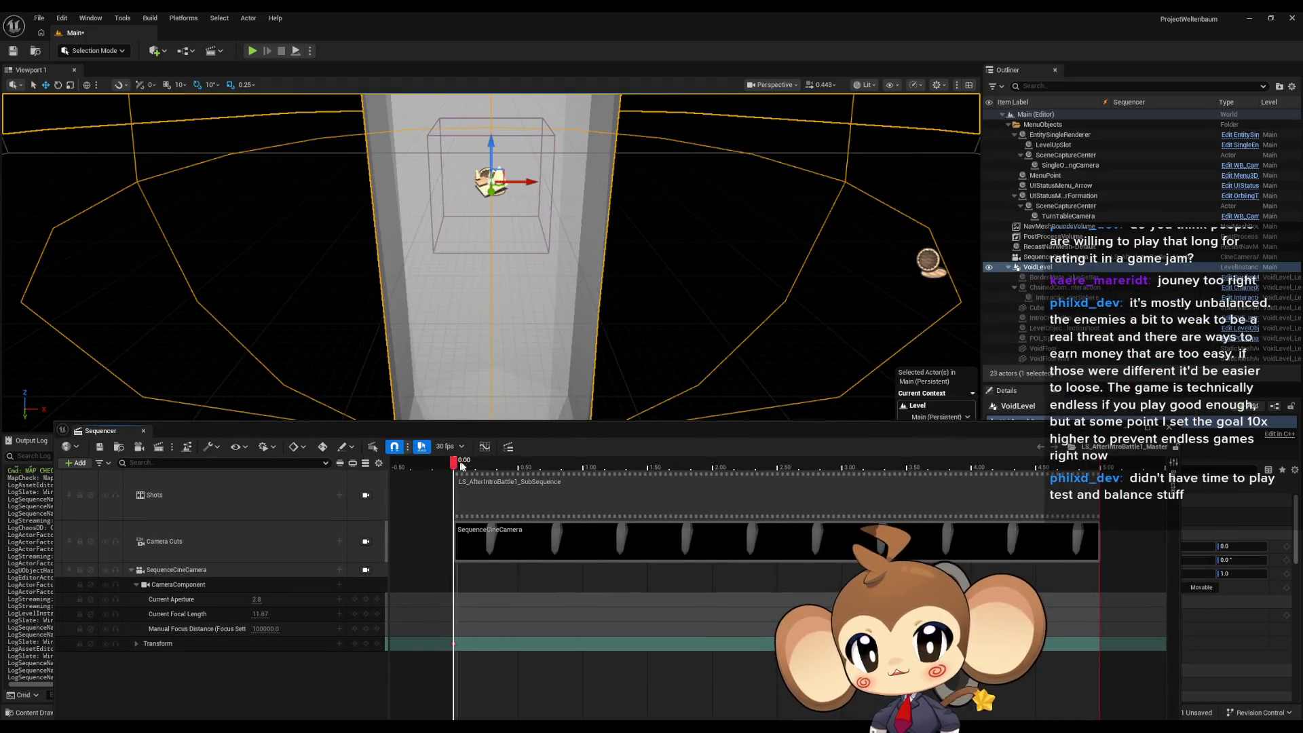
mouse_move(462, 466)
left_mouse_down()
mouse_move(851, 483)
mouse_move(630, 466)
left_mouse_up()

____________

| What needs to be done |
Copy out all of the data word for word. Do not carry over any picture.

| Solution |
mouse_move(462, 466)
left_mouse_down()
mouse_move(851, 483)
mouse_move(630, 466)
left_mouse_up()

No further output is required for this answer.